If you like, you can divvy up the farm’s season into three parts. The theme of the first third (March, April, and May) is preparation—anticipation, even. Those months are all about getting ready: gathering seeds and soil, hiring a crew, starting plants in the greenhouse, preparing the field for planting. For those three months, the farm is mostly potential and full of promise. The farm never looks so good as it does in my mind’s eye during that time.
The middle third—June, July, and August—is all about resilience. That plan so carefully prepared in the first part of the season never entirely holds together as the work unfolds in those months. And what a lot of work is to be done! Everything is happening, all at once, and the whole crew needs to be swift and nimble to get it all done.
And the last third, which we soon enter, is about one thing only: endurance. Almost all our time now will be spent harvesting, first the fruits of high summer, then later the bounty of fall. We’ll push through the heat and humidity, then through the cold and rain. We’ll push through the accumulated aches and pains, and we’ll push through our declining energy. Two more months of concentrated effort, then a slower, more easeful month of putting the farm to bed for winter, then rest, and dreams of spring.

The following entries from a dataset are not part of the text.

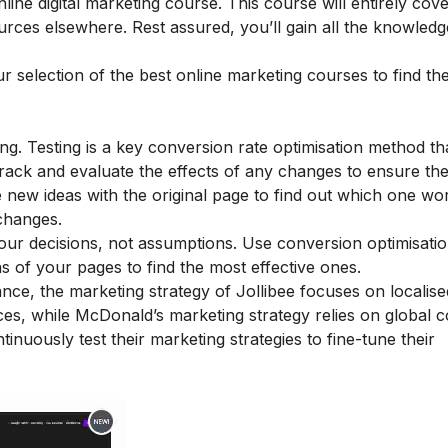
nline digital marketing course
. This course will entirely cov
urces elsewhere. Rest assured, you’ll gain all the knowled
ur selection of the
best online marketing courses
to find th
ing. Testing is a key conversion rate optimisation method th
Track and evaluate the effects of any changes to ensure th
new ideas with the original page to find out which one wor
changes.
our decisions, not assumptions. Use conversion optimisation
 of your pages to find the most effective ones.
ance, the
marketing strategy of Jollibee
focuses on localise
ces, while
McDonald’s marketing strategy
relies on global 
nuously test their marketing strategies to fine-tune their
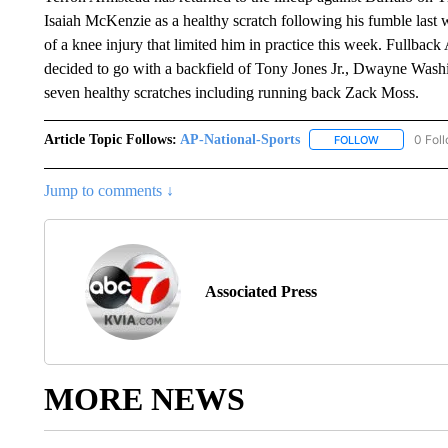
Isaiah McKenzie as a healthy scratch following his fumble last
of a knee injury that limited him in practice this week. Fullback
decided to go with a backfield of Tony Jones Jr., Dwayne Wash
seven healthy scratches including running back Zack Moss.
Article Topic Follows:
AP-National-Sports
0 Fol
FOLLOW
FOLLOW "AP
Jump to comments ↓
Associated Press
MORE NEWS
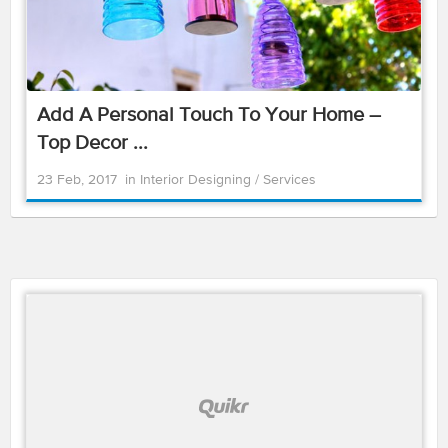
Add A Personal Touch To Your Home –
Top Decor ...
23 Feb, 2017
in
Interior Designing
/
Services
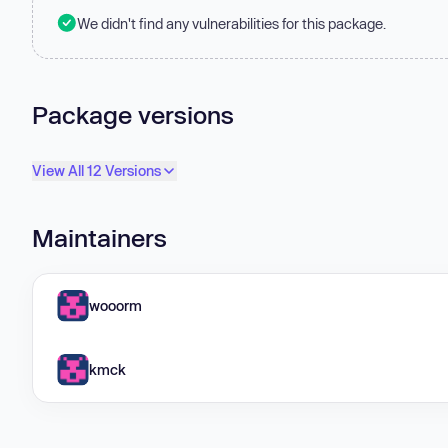
We didn't find any vulnerabilities for this package.
Package versions
View All 12 Versions
Maintainers
wooorm
kmck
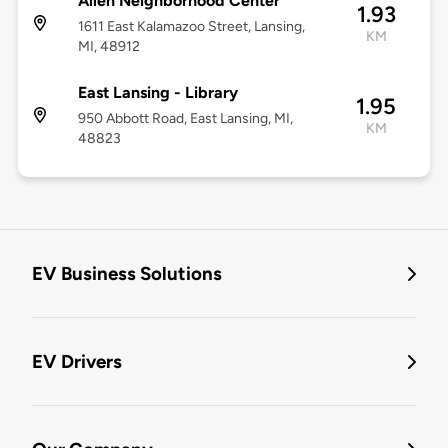
Allen Neighborhood Center
1.93
1611 East Kalamazoo Street, Lansing,
KM
MI, 48912
East Lansing - Library
1.95
950 Abbott Road, East Lansing, MI,
KM
48823
EV Business Solutions
EV Drivers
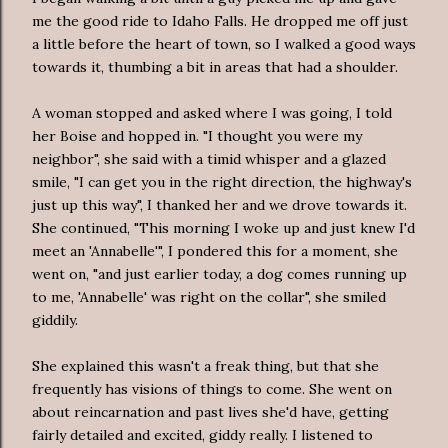
me the good ride to Idaho Falls. He dropped me off just
a little before the heart of town, so I walked a good ways
towards it, thumbing a bit in areas that had a shoulder.
A woman stopped and asked where I was going, I told
her Boise and hopped in. "I thought you were my
neighbor", she said with a timid whisper and a glazed
smile, "I can get you in the right direction, the highway's
just up this way", I thanked her and we drove towards it.
She continued, "This morning I woke up and just knew I'd
meet an 'Annabelle'", I pondered this for a moment, she
went on, "and just earlier today, a dog comes running up
to me, 'Annabelle' was right on the collar", she smiled
giddily.
She explained this wasn't a freak thing, but that she
frequently has visions of things to come. She went on
about reincarnation and past lives she'd have, getting
fairly detailed and excited, giddy really. I listened to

It’s crunch time. More than usual, I mean. As I’ve mentioned here before, there are so many tasks that really need to be done before the first part of August (I’ve decided, only partly arbitrarily, that August 7 is the date this season), after which our window for effective action rapidly begins to close. If the tomatoes aren’t strung now, beginning to string them then won’t help. If the organic fertilizers and soil amendments the plants need aren’t spread now, starting to apply them then won’t make much of a difference. If certain vegetables aren’t transplanted or seeded now, they won’t have enough time to come to maturity before the end of the season. And if a particular crop isn’t weeded now, better to mow it down and plant something else, or even sow a cover crop, than try to rescue and reap a harvest from it. Late August can be a time of hard choices, is what I’m saying—or, at best, a time of letting go, of accepting what is as the best that could be done under the circumstances of the season.
But we’re not at that point. Not yet. And the longer I farm, the more I know where and when to apply my resources to maximum effect. Hard work intelligently applied now can still bring great benefits the second half of the season. So we’re working hard, with purpose and urgency, one eye on the fields, and one on the clock, making the most of this time that we can.